A young married couple David (James Marsden) and Amy Sumner (Kate Bosworth) are moving to Blackwater, Mississippi for a short time while repairs are made to Amy’s father’s house. There was some considerable damage to the barn in a hurricane. The small town is where Amy grew up and left after high school to make it in Hollywood. She was briefly on a crime-based TV show which is where she and David met. He was a writer for the show. David saw this as an excellent opportunity to write a movie script about the WWII opposition of the Russians vs the Nazis in Stalingrad. He has a deadline of 3 weeks and is feeling pressure from his agent.
After arriving in the town, David meets Charlie (Alexander Skarsgard) and Coach Heddon (James Woods), the town drunk while having lunch at Blackie’s Tavern. Amy is recognized right away by Charlie as he is a bidding contractor that wants to do the roof on the barn. Due to their, history, David hires him on the spot and finds out after that he is her ex.
As soon as the work begins on the house, so do the problems. Mostly due to the ways of a small town as opposed to Hollywood. Boundaries are different and its an adjustment for everyone but it makes things uncomfortable for the couple. There begins the slippery slope and a game of dominance.
This movie seems to have many underlying stories and subplots that are not explained at all. It’s almost as if the director was expecting an uncut version to explain a few things. Its also possible that the studio cut the movie short. You are wanting to know more about Amy and Charlie’s past, her relationship with the other guys in the crew, and people in the town This review won’t go into everything, but the issues just seem to be below the surface.
With a near-perfect transfer, the movie looks excellent. It’s vibrant at times, dulled colors when needed, no artifacts or black crushing that was obvious. About the last third of the movie was in either low lit of very dark settings. Also, no EE (edge enhancement) at all and the blacks are black. I’m very impressed with how “clean” the video looks.
However, the complaint about the video is the very little CGI in the film does not appear realistic at all. Sometimes that can take away from the movie but it was short enough that it’s a not an issue. It doesn’t feel forced but necessary to slightly drive the film.
Like the video, the sound is encoded very well. The audio track is a lossless DTS HD-MA that is why consumers purchase Blu-rays. As said before, this film is set in the deep south where there is a lot of ambient noise. The audio is loaded with insects and wildlife you would find there. It’s subtle but definitely consistent, making a more tangible environment. The deep bass also doesn’t sound overpowering. There is no unnecessary rattling in the sub-woofers but very smooth especially when there’s driving and you feel the engines.
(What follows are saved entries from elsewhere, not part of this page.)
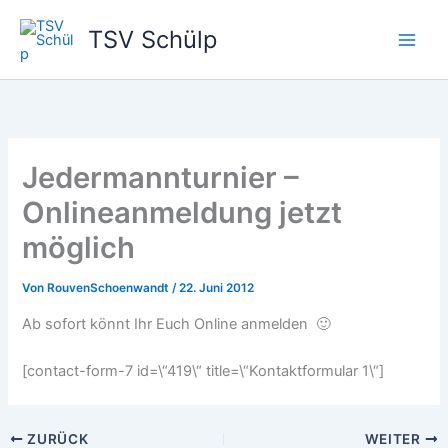
Zum
TSV Schülp
Inhalt
springen
Jedermannturnier –
Onlineanmeldung jetzt
möglich
Von
RouvenSchoenwandt
/
22. Juni 2012
Ab sofort könnt Ihr Euch Online anmelden 🙂
[contact-form-7 id=\“419\“ title=\“Kontaktformular 1\“]
ZURÜCK
WEITER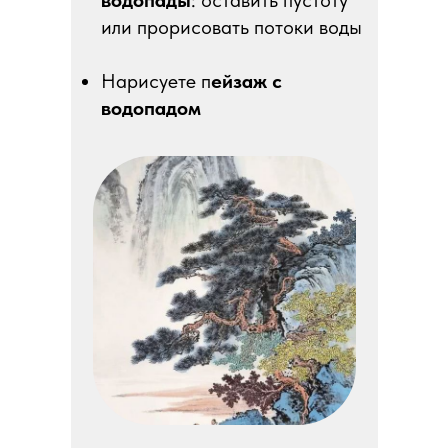
водопады
: оставить пустоту
или прорисовать потоки воды
Нарисуете п
ейзаж с
водопадом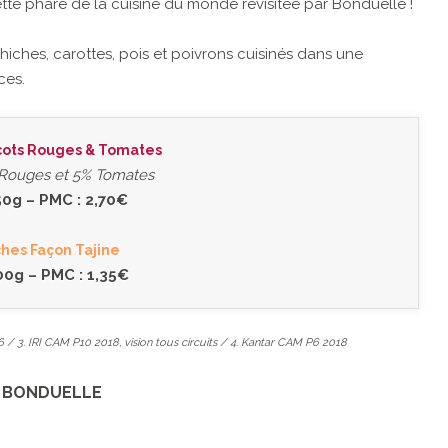
ette phare de la cuisine du monde revisitée par Bonduelle !
hiches, carottes, pois et poivrons cuisinés dans une
ces.
cots Rouges & Tomates
 Rouges et 5% Tomates
50g – PMC : 2,70€
ches Façon Tajine
00g – PMC : 1,35€
 / 3. IRI CAM P10 2018, vision tous circuits / 4. Kantar CAM P6 2018
S BONDUELLE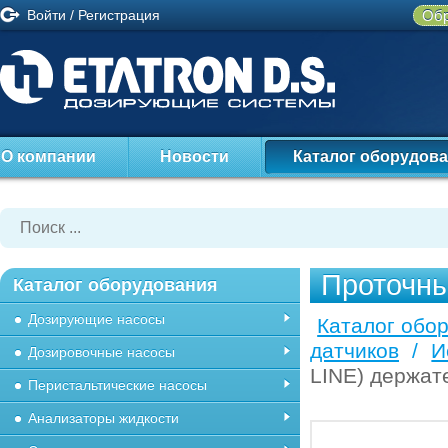
Войти
/
Регистрация
Обр
О компании
Новости
Каталог оборудов
Проточны
Каталог оборудования
Дозирующие насосы
Каталог обо
датчиков
/
И
Дозировочные насосы
LINE) держат
Перистальтические насосы
Анализаторы жидкости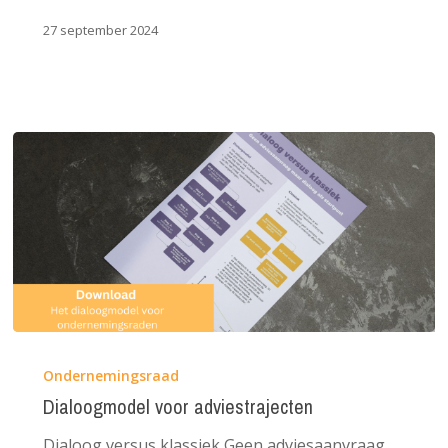
27 september 2024
Dialoogmodel
voor
Ondernemingsraad
adviestrajecten
Dialoogmodel voor adviestrajecten
Dialoog versus klassiek Geen adviesaanvraag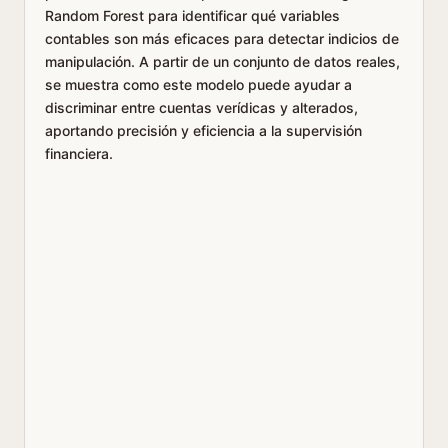
Random Forest para identificar qué variables
contables son más eficaces para detectar indicios de
manipulación. A partir de un conjunto de datos reales,
se muestra como este modelo puede ayudar a
discriminar entre cuentas verídicas y alterados,
aportando precisión y eficiencia a la supervisión
financiera.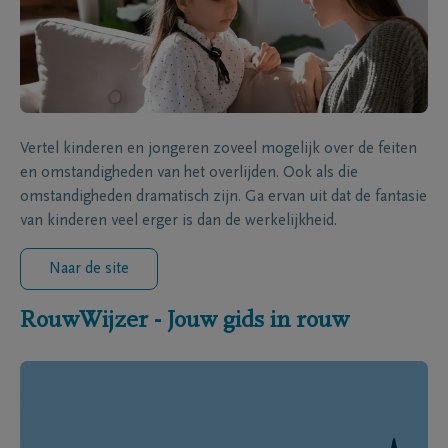
Vertel kinderen en jongeren zoveel mogelijk over de feiten
en omstandigheden van het overlijden. Ook als die
omstandigheden dramatisch zijn. Ga ervan uit dat de fantasie
van kinderen veel erger is dan de werkelijkheid.
Naar de site
RouwWijzer - Jouw gids in rouw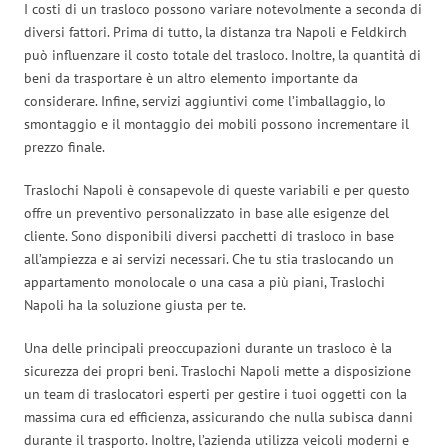
I costi di un trasloco possono variare notevolmente a seconda di
diversi fattori. Prima di tutto, la distanza tra Napoli e Feldkirch
può influenzare il costo totale del trasloco. Inoltre, la quantità di
beni da trasportare è un altro elemento importante da
considerare. Infine, servizi aggiuntivi come l’imballaggio, lo
smontaggio e il montaggio dei mobili possono incrementare il
prezzo finale.
Traslochi Napoli è consapevole di queste variabili e per questo
offre un preventivo personalizzato in base alle esigenze del
cliente. Sono disponibili diversi pacchetti di trasloco in base
all’ampiezza e ai servizi necessari. Che tu stia traslocando un
appartamento monolocale o una casa a più piani, Traslochi
Napoli ha la soluzione giusta per te.
Una delle principali preoccupazioni durante un trasloco è la
sicurezza dei propri beni. Traslochi Napoli mette a disposizione
un team di traslocatori esperti per gestire i tuoi oggetti con la
massima cura ed efficienza, assicurando che nulla subisca danni
durante il trasporto. Inoltre, l’azienda utilizza veicoli moderni e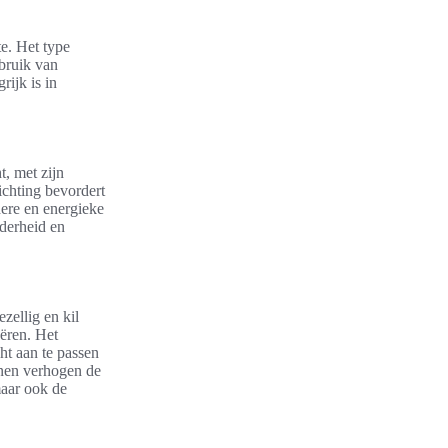
te. Het type
ebruik van
ijk is in
t, met zijn
lichting bevordert
dere en energieke
lderheid en
zellig en kil
ëren. Het
cht aan te passen
onnen verhogen de
maar ook de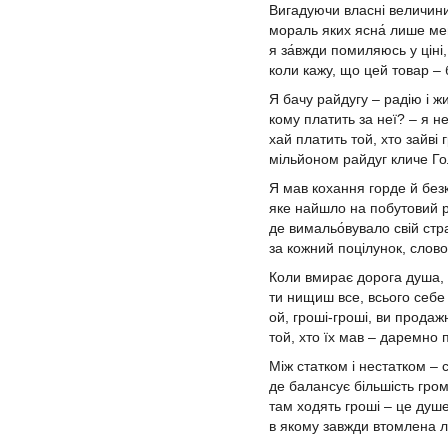
Вигадуючи власні величини
мораль яких ясна́ лише ме
я за́вжди помиляюсь у ціні,
коли кажу, що цей товар – 
Я бачу райдугу – радію і жи
кому платить за неї? – я н
хай платить той, хто зайві 
мільйоном райдуг кличе Го
Я мав кохання горде й без
яке найшло на побутовий 
де вимальо́вувало свій ст
за кожний поцілунок, слово
Коли вмирає дорога душа,
ти нищиш все, всього себе
ой, гроші-гроші, ви продаж
той, хто їх мав – даремно 
Між статком і нестатком – 
де балансує більшість гро
там ходять гроші – це душ
в якому завжди втомлена 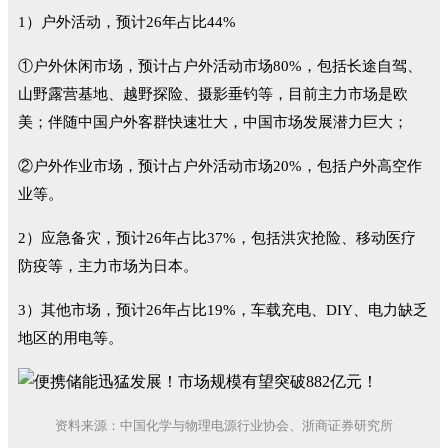
1）户外活动，预计26年占比44%
①户外休闲市场，预计占户外活动市场80%，包括长途自驾、
山野露营基地、越野探险、摄影垂钓等，目前主力市场是欧
美；伴随中国户外客群快速壮大，中国市场发展潜力巨大；
②户外作业市场，预计占户外活动市场20%，包括户外高空作
业等。
2）应急备灾，预计26年占比37%，包括洪灾抢险、移动医疗
防疫等，主力市场为日本。
3）其他市场，预计26年占比19%，车载充电、DIY、电力缺乏
地区的用电等。
资料来源：中国化学与物理电源行业协会、浙商证券研究所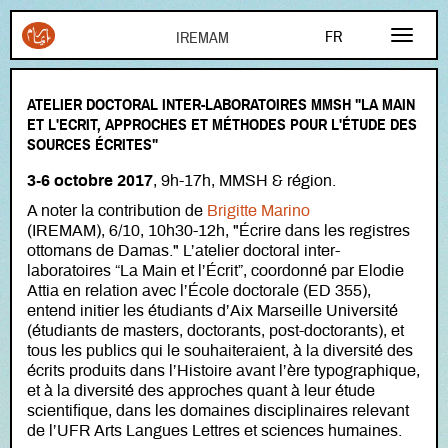
Aller au contenu principal
FR
EN
ATELIER DOCTORAL INTER-LABORATOIRES MMSH "LA MAIN
AR
ET L'ECRIT, APPROCHES ET MÉTHODES POUR L'ÉTUDE DES
SOURCES ÉCRITES"
3-6 octobre 2017
, 9h-17h, MMSH & région.
A noter la contribution de
Brigitte Marino
(IREMAM), 6/10, 10h30-12h, "Écrire dans les registres
ottomans de Damas."
L’atelier doctoral inter-
laboratoires “La Main et l’Écrit”, coordonné par Elodie
Attia en relation avec l’École doctorale (ED 355),
entend initier les étudiants d’Aix Marseille Université
(étudiants de masters, doctorants, post-doctorants), et
tous les publics qui le souhaiteraient, à la diversité des
écrits produits dans l’Histoire avant l’ère typographique,
et à la diversité des approches quant à leur étude
scientifique, dans les domaines disciplinaires relevant
de l’UFR Arts Langues Lettres et sciences humaines.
Another plus about the audio is it’s very even. There was no overpowering changes in the soundtrack causing need to adjust the volume. The gunshots are loud as they should be so they do startle you without blowing your ears out.
Here are the few extras on the disc:
Audio Commentary with writer/director Rod Lurie
Courting Controversy: Remaking a classic-The cast and crew discuss remaking a cult classic.
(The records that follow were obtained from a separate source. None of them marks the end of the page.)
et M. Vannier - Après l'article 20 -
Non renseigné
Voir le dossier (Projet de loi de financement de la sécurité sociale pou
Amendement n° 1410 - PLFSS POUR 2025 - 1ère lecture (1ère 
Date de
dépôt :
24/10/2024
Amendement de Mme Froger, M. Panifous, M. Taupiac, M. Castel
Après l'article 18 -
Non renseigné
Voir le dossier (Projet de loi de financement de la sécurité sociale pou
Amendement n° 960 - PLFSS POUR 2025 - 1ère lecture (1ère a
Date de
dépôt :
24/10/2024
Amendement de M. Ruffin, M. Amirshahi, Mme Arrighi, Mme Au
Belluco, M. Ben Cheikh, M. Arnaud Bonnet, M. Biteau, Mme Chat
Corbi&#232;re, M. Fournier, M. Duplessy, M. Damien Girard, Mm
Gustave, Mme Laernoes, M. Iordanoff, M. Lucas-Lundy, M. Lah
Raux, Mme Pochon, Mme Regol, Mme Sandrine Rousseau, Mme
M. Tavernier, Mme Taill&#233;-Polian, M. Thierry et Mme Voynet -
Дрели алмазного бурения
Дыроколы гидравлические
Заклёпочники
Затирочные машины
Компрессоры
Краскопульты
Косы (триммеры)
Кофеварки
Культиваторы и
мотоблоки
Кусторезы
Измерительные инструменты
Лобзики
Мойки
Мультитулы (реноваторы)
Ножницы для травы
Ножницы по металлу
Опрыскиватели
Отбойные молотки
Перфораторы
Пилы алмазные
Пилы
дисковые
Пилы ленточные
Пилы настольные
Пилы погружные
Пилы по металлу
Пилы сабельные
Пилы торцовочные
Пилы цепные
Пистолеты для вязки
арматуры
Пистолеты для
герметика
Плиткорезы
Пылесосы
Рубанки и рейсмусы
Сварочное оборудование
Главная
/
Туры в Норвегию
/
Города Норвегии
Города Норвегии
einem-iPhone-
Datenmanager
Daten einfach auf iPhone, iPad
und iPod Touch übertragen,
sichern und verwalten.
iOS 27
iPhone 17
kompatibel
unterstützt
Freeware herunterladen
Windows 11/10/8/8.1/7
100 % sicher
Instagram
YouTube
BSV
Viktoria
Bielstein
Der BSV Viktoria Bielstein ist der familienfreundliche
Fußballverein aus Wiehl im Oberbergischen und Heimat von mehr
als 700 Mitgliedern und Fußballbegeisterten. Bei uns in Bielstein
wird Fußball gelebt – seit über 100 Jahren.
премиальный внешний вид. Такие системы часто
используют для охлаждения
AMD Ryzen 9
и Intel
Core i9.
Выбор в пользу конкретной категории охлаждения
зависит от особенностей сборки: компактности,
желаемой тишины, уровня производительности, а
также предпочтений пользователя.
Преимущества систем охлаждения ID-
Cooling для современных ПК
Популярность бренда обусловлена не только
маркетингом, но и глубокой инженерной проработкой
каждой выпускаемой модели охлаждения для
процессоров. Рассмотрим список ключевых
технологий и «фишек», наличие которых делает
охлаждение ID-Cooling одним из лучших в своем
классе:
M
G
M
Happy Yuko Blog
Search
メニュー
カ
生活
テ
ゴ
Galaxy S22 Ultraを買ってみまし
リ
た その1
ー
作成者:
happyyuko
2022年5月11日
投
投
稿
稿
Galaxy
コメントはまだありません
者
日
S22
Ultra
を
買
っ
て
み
The Dynamics of Power: Cast/The Ensemble-The cast gives how they perceive their characters and their dynamics.
Inside the Siege: Stunts/The Ultimate Showdown
How the put the end scene together.
Creating the Summer House: Production Design
Making the house for the movie.
My score for the overall is mostly for the actual release. There was a lot of care mastering the film for Blu-ray. I believe Sony simply wants consumers to make the upgrade and thicken up the library. The excellent video and sound will not disappoint the home theater.
The home release was the chance to expand on the plot but until a Director’s cut sees the light, it leaves you wondering. There is a good film in here with a lot of potential, but it just didn’t seem to pull it together. Catch the dual meaning of the plot, it might suck you in. If you like a thriller with plenty of suspense, then this is a movie for you. Give it a rent and see for yourself. I will say it is really a test to how far can a person be pushed before they push back. Makes you wonder, how far would you go?